開業届を提出したら、節税のためにもなる青色申告を始めることが可能です。あとは事業用に銀行口座を発行する際に、個人名ではなく会社やお店の名前を使用できるということもメリット。開業届は起業したという証明になるので、社会的信用を得ることができます。
申請すれば助成金や補助金ももらえる
助成金や補助金とは、直接的もしくは間接的に公益上で必要だと政府が判断した場合に、民間もしくは政府に対して交付されるお金のことです。申請すれば助成金や補助金をもらうことができますが、誰でも簡単にもらえるものではなく、条件に合っているかどうかの審査をクリアしないと受け取ることはできません。
助成金や補助金は原則的には返済する必要がないので、起業時の資金調達先の1つとして強い味方となるでしょう。
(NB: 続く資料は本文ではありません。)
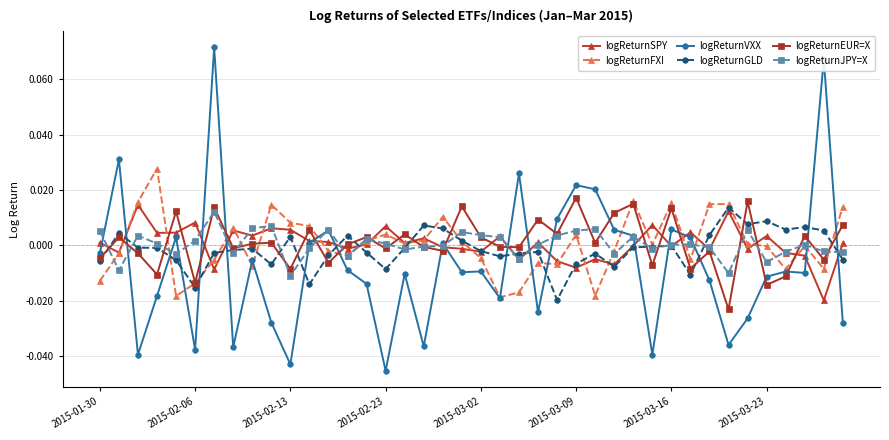

Which series has the widest spread of values?

logReturnVXX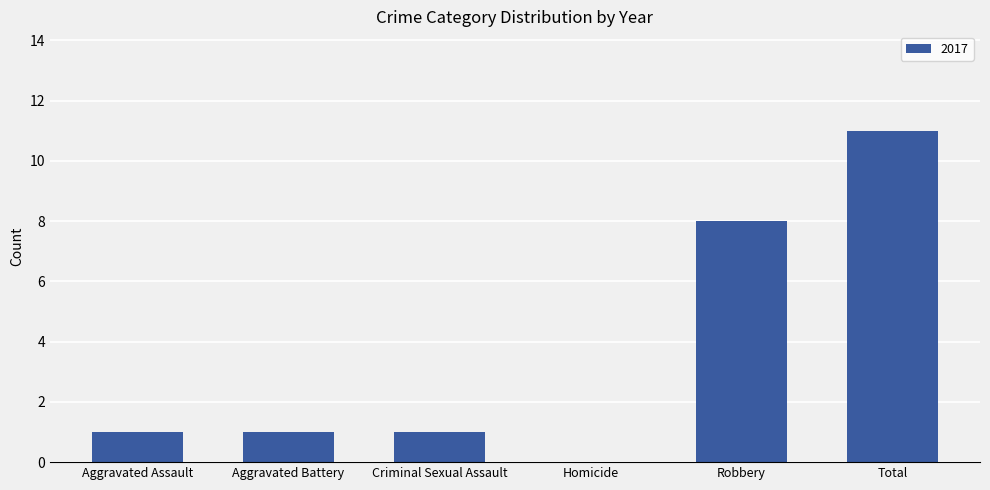

The chart shows a value of 1 at Criminal Sexual Assault. True or false?

True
助成金や補助金には様々な種類や目的のものがあります。
起業時に活用できる助成金や補助金
☑ 1.経済産業省の補助金
☑ 2.厚生労働省の助成金
☑ 3.地方自治体の助成金や補助金
☑ 4.その他(大手企業、政府系金融機関、各種財団など)の助成金や補助金
起業する前に知っておきたいデメリット
いつも自己責任がともなう
起業を選んだのであれば、いつも自己責任がともなうということを覚悟しておく必要があります。会社で起きた出来事や問題に対しては、起業を選んだ自分自身に責任があるということです。
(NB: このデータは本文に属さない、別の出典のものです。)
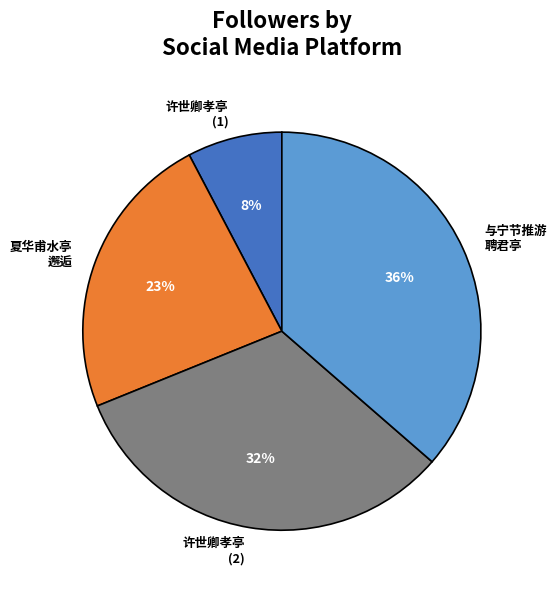

To the nearest percent, what percentage of the pie is 许世卿孝亭 (1)?

8%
部下の失敗や商品が売れないなど、自分に全く関係のないところで問題が起きたとしても、会社に関することの問題は、すべて起業した自分の責任。起業すると決めたのであれば、自己責任を伴う覚悟があるかを再度よく考えてみましょう。
プレッシャーがある
起業した時点で大きなプレッシャーがあります。事業に成功するかどうかのプレッシャーもありますし、成功するかどうかによって自分だけでなく従業員の人生まで巻き込んでしまうのです。
従業員も自分の生活をかけて働いています。従業員の生活がかかっているので、万が一事業に失敗して倒産なんてことになったら大変です。自分のためにも働いてくれる従業員のためにも、起業するなら必ず成功するという意気込みで臨みましょう。
プライベートな時間が減る
起業家はプライベートな時間はなかなか取れません。特に起業してすぐの頃はプライベートに時間を取ることは困難になります。起業後すぐは、人件費削減などで少ない人数でスタートすることが多いのですが、そうなるとプライベートを取る時間が取れないくらいに忙しいです。
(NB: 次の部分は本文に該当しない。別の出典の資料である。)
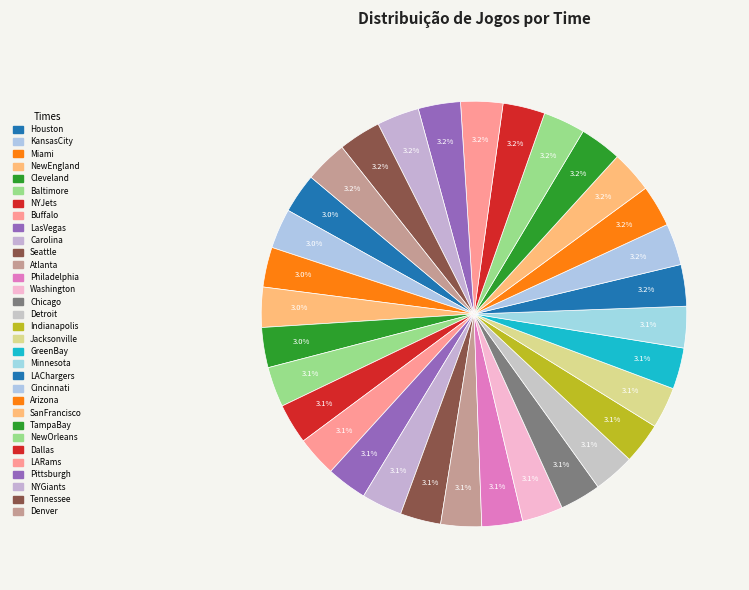

Is there any slice that represents more than half of the pie?

No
起業家が自分の会社を成長させるためには、他の会社の数倍以上の速度で成長速度を速める必要があります。そのためには仕事に時間をかけるしかないのです。
成功している起業家はプライベートな時間がないくらい忙しく働いていますが、それでもイキイキとしています。その理由は、事業の目標達成や会社の成長がやりがいになっているから。仕事の充実感を楽しんでいるので、プライベートの時間が減ってもストレスにならないようです。
起業するには覚悟と準備が必要
起業するということは自分ひとりの問題ではなく、関わる全ての人の人生を背負うことになります。そのため起業するなら必ず成功しなくてはいけません。万が一失敗して会社が傾いてしまったら、従業員の人生を狂わせてしまう可能性だってあるのです。
起業に成功するためには、事前に準備をしておくことが必要になります。事業内容について、法律について、資金について、身につけておいた方がいいスキルについてなど、準備をすることはたくさんあります。起業をするための覚悟と準備を完璧にして、成功するイメージを膨らませておきましょう。